3. Como fica o maior banco privado do país? Basta olhar para as notícias e percebe-se que a confiança na marca e no grupo BES/GES era quase total. Até Américo Amorim ou a Porto Editora foram "apanhados" com "Papel Comercial Rioforte" e não são gente que não sabe ler relatórios e contas. (Até à crise este produto chamava-se "Papel Comercial BES/GES" e assim foi vendido. Sólido como o banco. Afinal pertence a uma sociedade de investimento internacional que detém hotéis, imobiliário e agricultura. Chama-se Rioforte e está falida).

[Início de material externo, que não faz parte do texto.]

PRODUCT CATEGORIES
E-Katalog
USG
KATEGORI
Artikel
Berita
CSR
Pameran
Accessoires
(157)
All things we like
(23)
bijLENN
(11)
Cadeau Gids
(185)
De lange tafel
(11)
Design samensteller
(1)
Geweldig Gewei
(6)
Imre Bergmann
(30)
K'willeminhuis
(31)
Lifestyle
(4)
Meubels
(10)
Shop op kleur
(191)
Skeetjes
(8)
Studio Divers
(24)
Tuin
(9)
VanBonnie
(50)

A Rioforte precisava de liquidez e ia lançando "papel comercial". O BES vendia-o como aplicação de curto/médio prazo, considerado um produto não-complexo - um dos três que o BES vendia ao balcão para clientes avessos ao risco. As outras opções eram: depósitos a prazo e fundos de liquidez GES. Variava ligeiramente a forma como se podia resgatar o dinheiro antes do prazo, e o juro - numa gama de rendimentos entre os 3% a 4%. Grandes, médios e pequenos empresários, profissionais liberais, particulares (viúvas com pé de meia, por exemplo) - enfim, quase todos os clientes do BES que não queriam risco - subscreviam estes produtos.
Ora, apesar do BES ter prometido que o dinheiro aplicado ao balcão será pago e o Banco de Portugal ter exigido (e bem, mas apenas em março) uma provisão do GES/Rioforte para as "vítimas do retalho", a confiança entre o BES e os clientes também está em causa, o que é grave para o futuro do banco e dos milhares que lá trabalham.

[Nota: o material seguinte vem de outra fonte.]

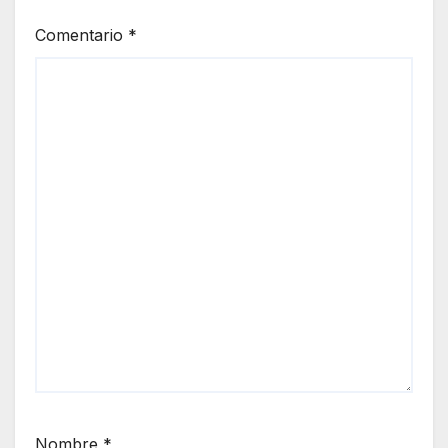
Comentario
*
Nombre
*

4. Resultado: Portugal perde o seu maior grupo financeiro - o único com dimensão internacional - , perde em certo sentido a PT, perde credibilidade nos mercados e afasta o capital estrangeiro. Passos Coelho, que começou por se defender, e bem, do polvo "Ricardo Salgado", não conseguiu ser depois o "Comandante" face aos "mercados". As bolsas mundiais a caírem por causa de Portugal e Passos a fazer afirmações para consumo interno. Precisava-se sim de uma demonstração de defesa do sistema bancário e do risco da dívida nacional - com diplomacia, ações coordenadas com o Banco Central Europeu e intervenção permanente do Banco de Portugal para evitar o pânico. Passos demitiu-se dessa coordenação e os mercados quase levaram tudo pelo ar. Ontem, no entanto, aconteceu um milagre: vão surgir novos investidores para o banco. Afinal, talvez Deus não seja brasileiro.